Monday, August 30, 2010

Copyright and Creativity?


Just watched Larry Lessig’s TED presentation on the new generation, copyright law and the creative culture.  Wow! He hit the nail on the head for how I feel about copyright Nazis. Why demonize something so creative and so (relatively) harmless as grabbing a piece of copyrighted material and making something cool with it for not-for-profit entertainment? Why make kids, and not just kids, live “against the law” as Lessig so accurately describes at the end of his presentation? Why not let common sense into the discussion? For hundreds, thousands of years, songs have been passed down from generation to generation, changed, altered. Even the Star-Spangled Banner “stole” a melody from a popular drinking song of the time!
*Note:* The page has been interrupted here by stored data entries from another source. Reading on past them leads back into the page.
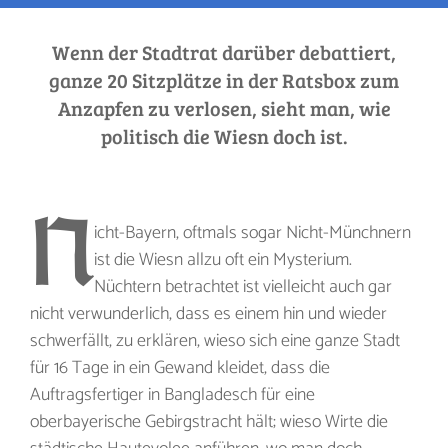
Wenn der Stadtrat darüber debattiert,
ganze 20 Sitzplätze in der Ratsbox zum
Anzapfen zu verlosen, sieht man, wie
politisch die Wiesn doch ist.
N
icht-Bayern, oftmals sogar Nicht-Münchnern
ist die Wiesn allzu oft ein Mysterium.
Nüchtern betrachtet ist vielleicht auch gar
nicht verwunderlich, dass es einem hin und wieder
schwerfällt, zu erklären, wieso sich eine ganze Stadt
für 16 Tage in ein Gewand kleidet, dass die
Auftragsfertiger in Bangladesch für eine
oberbayerische Gebirgstracht hält; wieso Wirte die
When we make laws so restrictive that a massive number of people, a whole generation, find their natural tendency to buck the law, there is definitely something wrong there.
I’m reminded of one of my husband’s favorite web finds, Dr. Horrible’s Sing-A-Long Blog. This mini-series, featuring Neil Patrick Harris, was produced for a song during the Hollywood writers’ strike. The producers distributed it on the web for free for a short period of time to generate interest and to show that good, really creative material can be produced inexpensively at a time when people were demanding more money, spending more money, and creating mediocre, if not awful, material. After a set period of time, the video was taken down from the web, but not before a huge following was created, a following that was encouraged to produce their own music video applications to the Evil League of Evil. The best were featured on the DVD in the special features, and anyone who sent in a video was listed in the credits. How cool is that?
My husband, both because he loved the movie and because he loved the fact that the producers were bucking the trend, decided he HAD to buy the DVD to support them.